Relationships have been forged through fire over the past few years. Lockdowns forced us into smaller groups, and almost 100 percent of the time, those groups, being mostly family, contained people who generally agreed with our way of thinking. I think being constantly surrounded by support and approval and being locked safely away within the confines of our own homes may have stunted our ability to hear and consider disagreement, and it definitely gave people a measure of courage they previously lacked. It is an ill-found bravery that has caused way too many to abandon all filters from their speech. But hear ye, hear ye…. That will NEVER work in a healthy, civilized society. Words are not cheap! “Life and death are in the power of the tongue…” (Proverbs 18:21).
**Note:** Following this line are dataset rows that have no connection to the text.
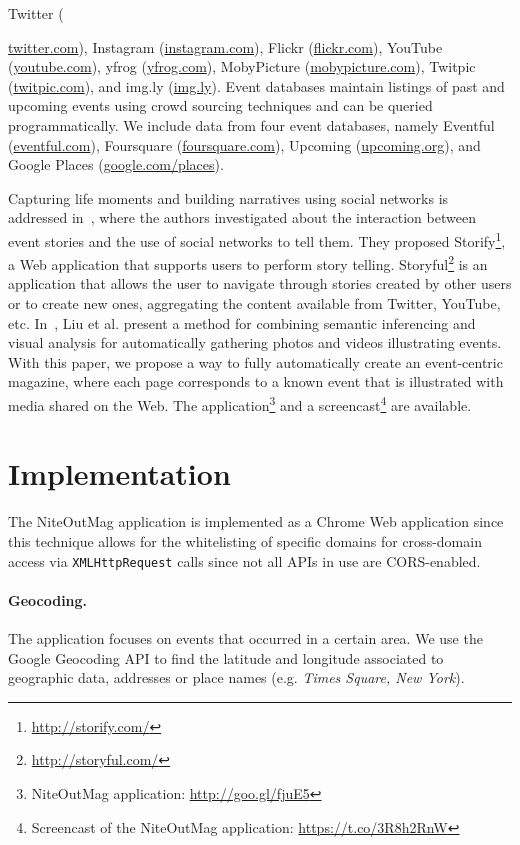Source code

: \documentclass[runningheads,a4paper]{llncs}
\begin{document}
Twitter ({\url{twitter.com}),
Instagram (\url{instagram.com}),
Flickr (\url{flickr.com}),
YouTube (\url{youtube.com}),
yfrog (\url{yfrog.com}),
MobyPicture (\url{mobypicture.com}),
Twitpic (\url{twitpic.com}), and
\mbox{img.ly} (\url{img.ly}).
Event databases maintain listings of past and upcoming events using crowd sourcing techniques and can be queried programmatically. We include data from four event databases, namely Eventful (\url{eventful.com}), Foursquare (\url{foursquare.com}), Upcoming (\url{upcoming.org}), and Google Places (\url{google.com/places}).

Capturing life moments and building narratives using social networks is addressed in~\cite{Atosy2011}, where the authors investigated about the interaction between event stories and the use of social networks to tell them. They proposed Storify\footnote{\url{http://storify.com/}}, a Web application that supports users to perform story telling. Storyful\footnote{\url{http://storyful.com/}} is an application that allows the user to navigate through stories created by other users or to create new ones, aggregating the content available from Twitter, YouTube, etc. In~\cite{Liu2011}, Liu et al. present a method for combining semantic inferencing and visual analysis for automatically gathering photos and videos illustrating events. With this paper, we propose a way to fully automatically create an event-centric magazine, where each page corresponds to a known event that is illustrated with media shared on the Web. The application\footnote{NiteOutMag application: \url{http://goo.gl/fjuE5}} and a screencast\footnote{Screencast of the NiteOutMag application: \url{https://t.co/3R8h2RnW}} are available.


\section{Implementation}                                                    \label{sec:implementation}
The NiteOutMag application is implemented as a Chrome Web application since this technique allows for the whitelisting of specific domains for cross-domain access via \texttt{XMLHttpRequest} calls since not all APIs in use are CORS-enabled.

\paragraph{Geocoding.} The application focuses on events that occurred in a certain area. We use the Google Geocoding API to find the latitude and longitude associated to geographic data, addresses or place names (e.g. \emph{Times Square, New York}).

}
\end{document}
Their cost should be carefully considered before they are hap-hazardly tossed into the face of those with whom we disagree.
People did not follow Abraham Lincoln simply because he said pretty words. They followed him because by the time he said those words, the masses had already witnessed his life lived with integrity, and they knew his words matched his actions. They could believe he would follow through on what he said because they had consistently seen him do it in the past. That’s what made them willing to follow him. Even Jesus said, in John 10, when the people were ready to stone Him to death because He claimed to be God, “Don’t believe me unless I carry out my Father’s work. But if I do this work, believe…” He knew his actions would back up his claim. Those are always the people whose words have the strongest impact. If words and actions don’t match, words will have no influence. If they are used too frequently, the speaker begins to sound like Charlie Brown’s teacher, (“WHAA...WHAA...WHAA,”), and they lose their value.
Use wisdom when choosing words. Use restraint when choosing causes. And let a life lived with integrity back you up when you speak. If you can’t do all those things, shhhhhhhhhh.